1. Because studies of the metabolic problems of the human intra-uterine growth-retarded neonate are limited by ethical considerations we have used the intra-uterine growth-retarded piglet as an animal model. Total body-glucose kinetics were measured in 16 intra-uterine growth-retarded and 11 normal piglets from the same litters with [3H]glucose as a tracer.
2. The intra-uterine growth-retarded animals had marginally smaller brains than their normal littermates, but substantially smaller livers. Liver weight was reduced in proportion to body weight.
3. Total body-glucose turnover rate was significantly lower (P < 0.001) in the intra-uterine growth-retarded animals in comparison with their normal littermates, but was appropriate for their smaller body and liver weights.

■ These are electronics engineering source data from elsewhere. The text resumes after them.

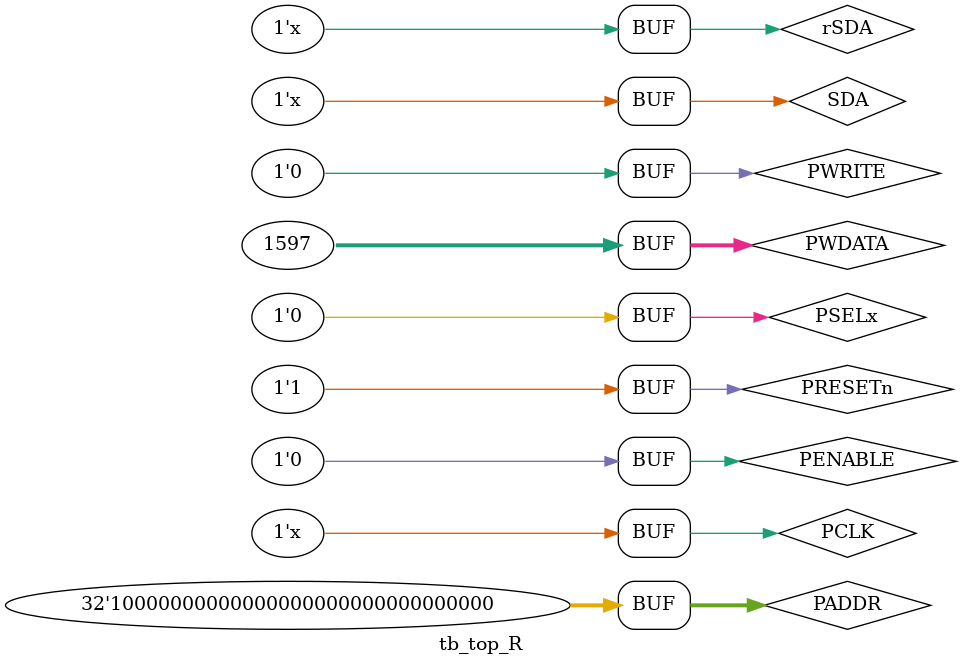
<source format=v>
`timescale 1ns / 1ps


module tb_top_R;

	// Inputs
	reg PCLK;
	reg PRESETn;
	reg [31:0] PADDR;
	reg PSELx;
	reg PENABLE;
	reg PWRITE;
	reg [31:0] PWDATA;

	// Outputs
	wire [31:0] PRDATA;
	wire SCL;

	// Bidirs
	wire SDA;

	// Instantiate the Unit Under Test (UUT)
	mod_top uut (
		.PCLK(PCLK), 
		.PRESETn(PRESETn), 
		.PADDR(PADDR), 
		.PSELx(PSELx), 
		.PENABLE(PENABLE), 
		.PWRITE(PWRITE), 
		.PRDATA(PRDATA), 
		.PWDATA(PWDATA), 
		.SDA(SDA), 
		.SCL(SCL)
	);
	
	reg rSDA = 1'bz;


	initial begin
		// Initialize Inputs
		PCLK = 0;
		PRESETn = 1;
		PADDR = 0;
		PSELx = 0;
		PENABLE = 0;
		PWRITE = 0;
		PWDATA = 0;

		// Wait 100 ns for global reset to finish
		#100;
        
		// Add stimulus here
				
		//reset
		#10 PRESETn = 0;
		#80 PRESETn = 1;
		
		// issuing i2c write command
		// DATA | ADDR |R/W|Sp|R|S|
		#40 PADDR = 32'h80000000; // peripheral address
		PWDATA[10:4] = 7'h63; // I2C address
		PWDATA[3] = 1; // read
		PWDATA[2] = 1; // speed
		PWDATA[0] = 1; // start
		
		#5 PWRITE = 1; // AMBA write
		#10 PSELx = 1;	// selecting
		#25 //penable csak kovetkezo ciklusban!
		#10 PENABLE = 1;  //enabling
		
		//to idle
		#60 PENABLE = 0; PSELx = 0;
		
		// polling peripheral
		# 3000;
		// DATA | ADDR |R/W|Sp|R|S|
		#40 PADDR = 32'h80000000; // peripheral address
	
		#5 PWRITE = 0; // AMBA read
		#10 PSELx = 1;	// selecting
		#25 //penable csak kovetkezo ciklusban!
		#10 PENABLE = 1;  //enabling
		
		//to idle
		#60 PENABLE = 0; PSELx = 0;
		
		// I2C is not ready (PRDATA[19] == 0), data is not reliable!
		
		
		// addr ACK (for speed=1)
		# 285;
		rSDA = 0;
		# 400; 
		rSDA = 'bz;
		
		// slave data 8'hC5; MSB first
		rSDA = 'bz;  // 1
		# 400 rSDA = 'bz; // 1
		# 400 rSDA = 0; // 0
		# 400 rSDA = 0; // 0
		# 400 rSDA = 0; // 0
		# 400 rSDA = 'bz; // 1
		# 400 rSDA = 0; // 0
		# 400 rSDA = 'bz; // 1

		
		
		
		// polling peripheral
		# 1250;
		// DATA | ADDR |R/W|Sp|R|S|
		#40 PADDR = 32'h80000000; // peripheral address
	
		#5 PWRITE = 0; // AMBA read
		#10 PSELx = 1;	// selecting
		#25 //penable csak kovetkezo ciklusban!
		#10 PENABLE = 1;  //enabling
		
		//to idle
		#60 PENABLE = 0; PSELx = 0;
		
		// I2C was ready! (PRDATA[19] == 1)
		

	end
	
	assign SDA = rSDA;
	
	always begin
		#25 PCLK = ~PCLK;
	end
      
endmodule


</source>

Brain weight was only slightly reduced in the intra-uterine growth-retarded group so that glucose turnover adjusted to a common brain weight was significantly lower (P < 0.001) in these animals.
4. Total body-glucose pool size was lower in the intra-uterine growth-retarded animals (P < 0.01), but was appropriate for their body and liver weights. It was significantly reduced in relation to brain weight (P < 0.001).
5. Resting plasma glucose concentration was lower in the intra-uterine growth-retarded animals (P < 0.001). There was no relationship between concentration and turnover in either group.
6. It is suggested that the observed differences in total body-glucose turnover may be associated with profound differences in cerebral metabolism in the intra-uterine growth-retarded animals.